───── Exercise data ─────
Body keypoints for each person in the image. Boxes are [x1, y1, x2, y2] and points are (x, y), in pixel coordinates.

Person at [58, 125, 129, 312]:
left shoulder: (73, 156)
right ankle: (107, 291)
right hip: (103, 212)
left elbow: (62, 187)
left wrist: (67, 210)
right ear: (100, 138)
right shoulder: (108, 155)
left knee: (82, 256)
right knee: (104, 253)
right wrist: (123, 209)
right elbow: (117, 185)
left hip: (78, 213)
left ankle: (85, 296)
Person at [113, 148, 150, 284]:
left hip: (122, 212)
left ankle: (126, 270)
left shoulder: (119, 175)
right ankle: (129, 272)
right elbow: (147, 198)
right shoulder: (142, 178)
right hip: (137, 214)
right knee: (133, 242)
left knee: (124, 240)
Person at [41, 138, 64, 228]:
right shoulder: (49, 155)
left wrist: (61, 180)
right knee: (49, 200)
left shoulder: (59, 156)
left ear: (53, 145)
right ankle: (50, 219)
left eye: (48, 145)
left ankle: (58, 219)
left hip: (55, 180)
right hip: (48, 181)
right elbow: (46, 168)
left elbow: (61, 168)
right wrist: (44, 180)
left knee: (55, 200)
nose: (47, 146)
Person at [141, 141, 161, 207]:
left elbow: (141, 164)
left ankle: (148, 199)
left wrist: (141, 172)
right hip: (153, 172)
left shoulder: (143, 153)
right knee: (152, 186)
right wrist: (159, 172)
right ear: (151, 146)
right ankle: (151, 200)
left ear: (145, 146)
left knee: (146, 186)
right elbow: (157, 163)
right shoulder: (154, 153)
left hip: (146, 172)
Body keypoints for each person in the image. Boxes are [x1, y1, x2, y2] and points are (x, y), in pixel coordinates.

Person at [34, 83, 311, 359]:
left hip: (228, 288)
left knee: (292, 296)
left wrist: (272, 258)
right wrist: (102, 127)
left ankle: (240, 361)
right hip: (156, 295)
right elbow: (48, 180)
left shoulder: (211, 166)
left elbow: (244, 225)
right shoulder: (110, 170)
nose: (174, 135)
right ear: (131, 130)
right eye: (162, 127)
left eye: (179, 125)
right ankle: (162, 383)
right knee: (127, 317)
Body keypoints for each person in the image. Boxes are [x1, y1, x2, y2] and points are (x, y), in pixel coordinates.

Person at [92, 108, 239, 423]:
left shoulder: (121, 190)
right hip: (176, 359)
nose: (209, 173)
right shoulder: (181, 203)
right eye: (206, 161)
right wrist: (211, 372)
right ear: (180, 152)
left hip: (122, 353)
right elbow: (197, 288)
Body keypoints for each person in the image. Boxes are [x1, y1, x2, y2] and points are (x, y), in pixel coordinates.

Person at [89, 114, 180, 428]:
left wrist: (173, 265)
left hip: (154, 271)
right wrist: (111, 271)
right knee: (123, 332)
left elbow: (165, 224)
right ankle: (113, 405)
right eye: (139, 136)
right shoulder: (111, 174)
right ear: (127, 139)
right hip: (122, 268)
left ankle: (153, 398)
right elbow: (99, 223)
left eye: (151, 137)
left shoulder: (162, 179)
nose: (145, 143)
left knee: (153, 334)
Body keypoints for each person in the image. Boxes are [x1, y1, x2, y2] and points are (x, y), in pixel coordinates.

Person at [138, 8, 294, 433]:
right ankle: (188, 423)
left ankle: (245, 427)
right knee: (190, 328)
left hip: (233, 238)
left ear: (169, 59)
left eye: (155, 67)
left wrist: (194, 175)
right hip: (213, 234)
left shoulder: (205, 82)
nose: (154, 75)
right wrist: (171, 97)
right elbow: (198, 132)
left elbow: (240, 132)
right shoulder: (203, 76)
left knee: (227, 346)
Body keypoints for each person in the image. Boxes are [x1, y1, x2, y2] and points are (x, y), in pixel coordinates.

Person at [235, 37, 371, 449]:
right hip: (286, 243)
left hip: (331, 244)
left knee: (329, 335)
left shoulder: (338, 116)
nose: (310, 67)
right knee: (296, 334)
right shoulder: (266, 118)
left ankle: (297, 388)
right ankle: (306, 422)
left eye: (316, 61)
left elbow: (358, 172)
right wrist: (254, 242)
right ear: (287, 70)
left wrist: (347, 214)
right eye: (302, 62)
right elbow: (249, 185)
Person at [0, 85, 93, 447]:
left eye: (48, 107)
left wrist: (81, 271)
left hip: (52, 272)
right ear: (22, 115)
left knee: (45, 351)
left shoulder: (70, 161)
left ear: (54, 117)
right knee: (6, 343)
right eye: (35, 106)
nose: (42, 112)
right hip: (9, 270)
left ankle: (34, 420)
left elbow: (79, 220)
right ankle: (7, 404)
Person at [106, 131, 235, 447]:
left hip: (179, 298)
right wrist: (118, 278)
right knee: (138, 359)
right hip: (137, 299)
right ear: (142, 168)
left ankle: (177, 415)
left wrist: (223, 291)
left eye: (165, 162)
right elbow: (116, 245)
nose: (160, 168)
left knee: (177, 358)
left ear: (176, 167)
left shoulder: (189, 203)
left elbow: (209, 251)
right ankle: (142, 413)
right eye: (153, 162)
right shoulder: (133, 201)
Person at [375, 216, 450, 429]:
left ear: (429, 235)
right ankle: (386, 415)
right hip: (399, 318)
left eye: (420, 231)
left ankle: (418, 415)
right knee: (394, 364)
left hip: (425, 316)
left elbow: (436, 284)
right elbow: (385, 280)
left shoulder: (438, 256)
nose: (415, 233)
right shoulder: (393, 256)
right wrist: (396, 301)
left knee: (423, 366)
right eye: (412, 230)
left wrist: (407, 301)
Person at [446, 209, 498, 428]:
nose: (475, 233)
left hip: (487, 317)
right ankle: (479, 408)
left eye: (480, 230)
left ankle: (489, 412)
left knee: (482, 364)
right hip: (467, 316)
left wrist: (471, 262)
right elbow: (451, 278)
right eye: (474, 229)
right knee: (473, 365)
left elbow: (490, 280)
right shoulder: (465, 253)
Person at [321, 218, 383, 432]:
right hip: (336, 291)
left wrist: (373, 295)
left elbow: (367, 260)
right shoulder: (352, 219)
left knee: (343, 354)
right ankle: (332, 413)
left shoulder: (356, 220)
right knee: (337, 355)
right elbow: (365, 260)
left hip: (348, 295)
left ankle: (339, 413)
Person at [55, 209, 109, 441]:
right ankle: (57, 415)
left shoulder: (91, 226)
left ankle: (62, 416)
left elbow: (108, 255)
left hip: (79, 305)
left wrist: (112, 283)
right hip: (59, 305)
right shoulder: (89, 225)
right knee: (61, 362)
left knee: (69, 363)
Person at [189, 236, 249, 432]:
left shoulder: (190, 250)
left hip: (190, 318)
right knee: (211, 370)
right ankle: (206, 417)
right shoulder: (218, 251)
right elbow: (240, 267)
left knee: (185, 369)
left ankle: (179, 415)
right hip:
─────
• _Exercise details_
From the records above, quote only the lines running from the line with "left hip: (122, 212)" to the line with "right shoulder: (49, 155)", both lines included.

• _Answer section_
left hip: (122, 212)
left ankle: (126, 270)
left shoulder: (119, 175)
right ankle: (129, 272)
right elbow: (147, 198)
right shoulder: (142, 178)
right hip: (137, 214)
right knee: (133, 242)
left knee: (124, 240)
Person at [41, 138, 64, 228]:
right shoulder: (49, 155)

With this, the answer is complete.